[Haskell] Better Exception Handling

Ben Rudiak-Gould Benjamin.Rudiak-Gould at cl.cam.ac.uk
Tue Nov 23 12:20:19 EST 2004


John Goerzen wrote:

 >myfunc :: String -> Int
 >
 >This does some sort of string parsing and returns an Int.  Or it may
 >raise an exception if it couldn't parse the string.  But it would do
 >that every time.
 >
 >Now, let's say we have a non-IO catchJust.  Of course, if we never need
 >the value, we never run the function -- or catchJust.  If we do need the
 >value, we run the function in the context of catchJust.  If it raises
 >our exception, catchJust handles it and returns some default.  If it
 >raises no exception, it's the same as having no handler at all.  And if
 >it raises some other exception, it's also the same as having no handler
 >at all.
 >
 >So what am I missing here?

myfunc might raise more than one exception. For example,

    myfunc = error "x" + error "y"

Haskell doesn't specify which exception will actually be thrown, and 
this indeterminism is modeled by putting exception-catching functions in 
the IO monad. There's a paper explaining it [1].
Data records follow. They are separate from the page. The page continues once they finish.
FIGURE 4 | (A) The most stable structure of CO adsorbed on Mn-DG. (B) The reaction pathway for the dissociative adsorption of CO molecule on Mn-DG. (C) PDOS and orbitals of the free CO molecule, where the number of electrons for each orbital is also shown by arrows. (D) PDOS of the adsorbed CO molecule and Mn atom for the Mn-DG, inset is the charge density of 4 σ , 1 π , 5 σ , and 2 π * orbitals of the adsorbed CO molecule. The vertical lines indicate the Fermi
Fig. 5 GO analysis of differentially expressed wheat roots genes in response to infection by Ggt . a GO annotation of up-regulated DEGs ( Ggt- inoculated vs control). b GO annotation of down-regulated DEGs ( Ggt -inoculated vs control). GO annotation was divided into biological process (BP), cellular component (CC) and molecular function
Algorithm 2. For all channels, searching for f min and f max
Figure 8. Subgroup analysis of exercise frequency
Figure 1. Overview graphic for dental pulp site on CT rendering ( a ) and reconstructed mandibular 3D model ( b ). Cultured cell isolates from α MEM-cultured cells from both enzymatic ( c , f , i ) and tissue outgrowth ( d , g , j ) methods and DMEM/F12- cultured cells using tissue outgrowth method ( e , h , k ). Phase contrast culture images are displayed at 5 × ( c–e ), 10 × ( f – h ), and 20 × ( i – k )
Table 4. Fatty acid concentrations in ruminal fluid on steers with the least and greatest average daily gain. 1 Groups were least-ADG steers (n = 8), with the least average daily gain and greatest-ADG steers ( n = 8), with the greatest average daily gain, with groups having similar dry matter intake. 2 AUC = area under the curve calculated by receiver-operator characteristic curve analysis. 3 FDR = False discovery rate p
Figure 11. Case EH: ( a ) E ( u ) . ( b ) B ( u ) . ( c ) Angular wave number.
I'm not convinced this is the best solution. I can't think of a 
situation in which there's a piece of code that throws different 
exceptions depending on evaluation order, /and/ I care which one of 
those I catch. If each particular implementation were just consistent 
about which exception it reports in these situations, I think the 
exception-catching functions would be pure. In any case, mapException is 
pure, and it's good enough for most of the cases where one might want to 
catch exceptions outside the IO monad.

The second problem with exceptions in Haskell, which I think is rather 
more serious, is that they can hide inside of data structures. This 
means that you can't, for example, wrap an exception handler around 
(readConfigFile :: FilePath -> IO [ConfigOption]) and be sure that you 
will catch any exceptions that are thrown during the parsing of the 
configuration file. Depending on how readConfigFile is written, those 
exceptions may be hiding inside the returned list, where they won't be 
noticed until some other part of the program inspects that part of the 
list, at which point your exception handler is no longer in scope. The 
only remedy is to use deepSeq (which really ought to be derivable).

A question I don't know the answer to is whether (catchJust :: a -> 
Maybe a), which lumps all exceptions into a Nothing return, is pure. It 
seems like it would be; if so, why don't we have it? Or do we?